Perché è vero, aggiunse il leader della Cisl Raffaele Bonanni, «sarà brusco, sarà crudo, ma Marchionne è stato una fortuna per gli azionisti e i lavoratori della Fiat». E «grazie a Dio che c'è un abruzzese come Marchionne». Un dono divino che anche Massimo D'Alema aveva avuto modo di apprezzare ex tunc, nel 2009. «Ho sempre pensato», parola di lìder maximo, «che il destino della Fiat era quello di una forte internazionalizzazione in una fase caratterizzata dalla concentrazione della produzione di automobili». Quasi tutto in rima baciata. Tranne il finale dell'analisi dalemiana. Questo: «Marchionne lo sta facendo nel modo migliore».

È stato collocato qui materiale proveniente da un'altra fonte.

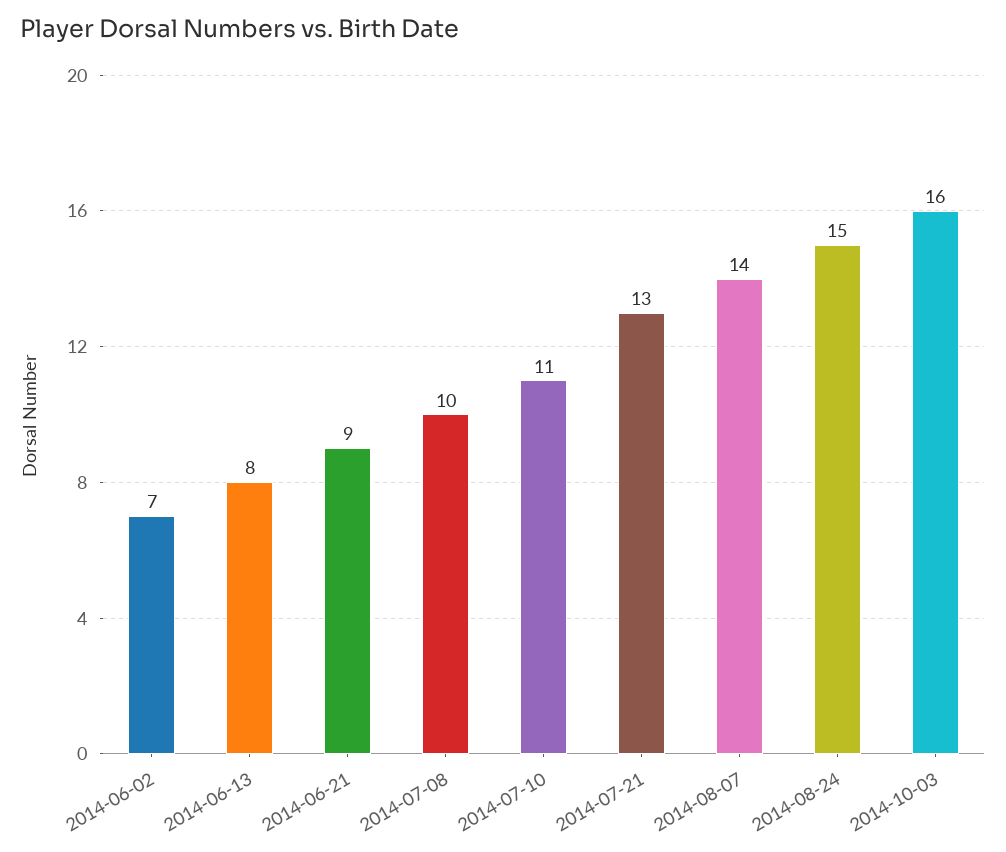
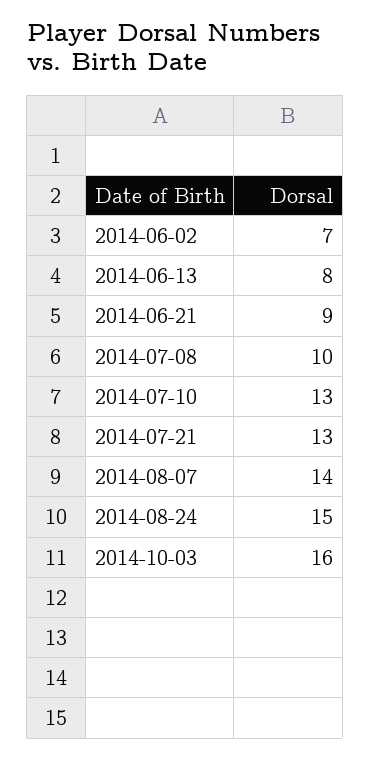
2014-07-10: 11 -> 13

In fondo, forse è tutta colpa dello strano sillogismo a cui un pezzo di sinistra ha creduto dopo aver visto Barack Obama posare in foto con Marchionne dopo avergli consegnato le chiavi più importanti della città di Detroit. «Sergio? È un liberal-radicale e io lo stimo», disse una volta uno dei suoi più accaniti sostenitori, Sergio Chiamparino. D'altronde, fu la domanda retorica dell'ex sindaco di Torino, «se la Fiat non fosse brava non avrebbe la Chrysler, no?».

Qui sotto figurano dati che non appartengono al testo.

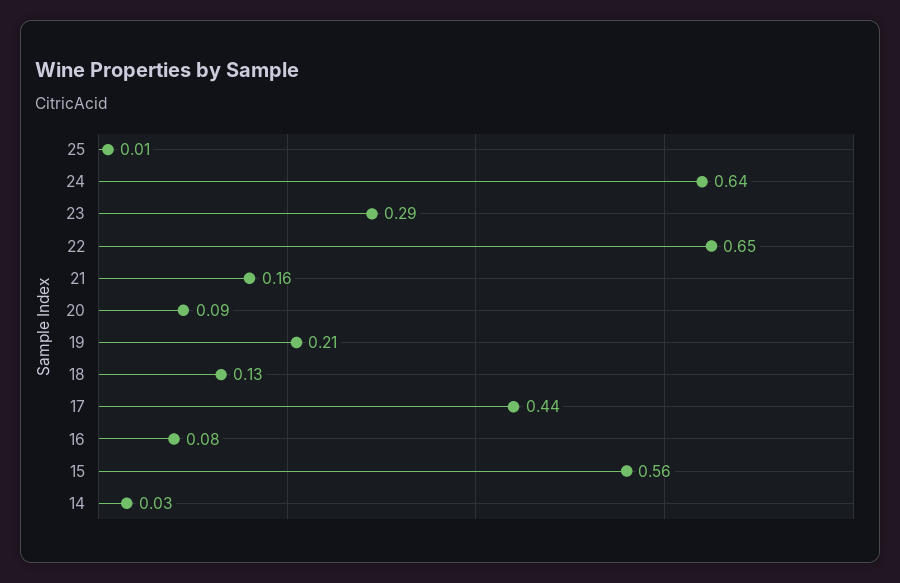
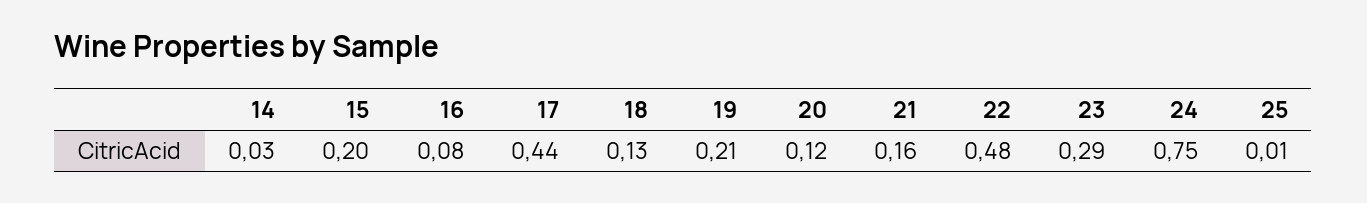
24: 0.64 -> 0.75
22: 0.65 -> 0.48
20: 0.09 -> 0.12
15: 0.56 -> 0.2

Un errore in cui cadde anche Matteo Renzi, lesto nell'intestarsi a modo suo una difesa di Marchionne «senza se e senza ma». Perché, fu la premessa con cui il sindaco di Firenze aprì una sua intervista all'Unità, «sono un po' tranchant, il politichese non lo mastico». Ergo, al netto del politichese, «io sto con Marchionne» (punto uno), «su lui ha investito Barack Obama» (punto due), «il primo diritto è lavorare» (punto tre). Peccato che i punti due e tre non fossero conciliabili con la prima. Come Marchionne ha dimostrato pochi giorni fa. Con la rudezza che anche gli amici gli hanno sempre attribuito.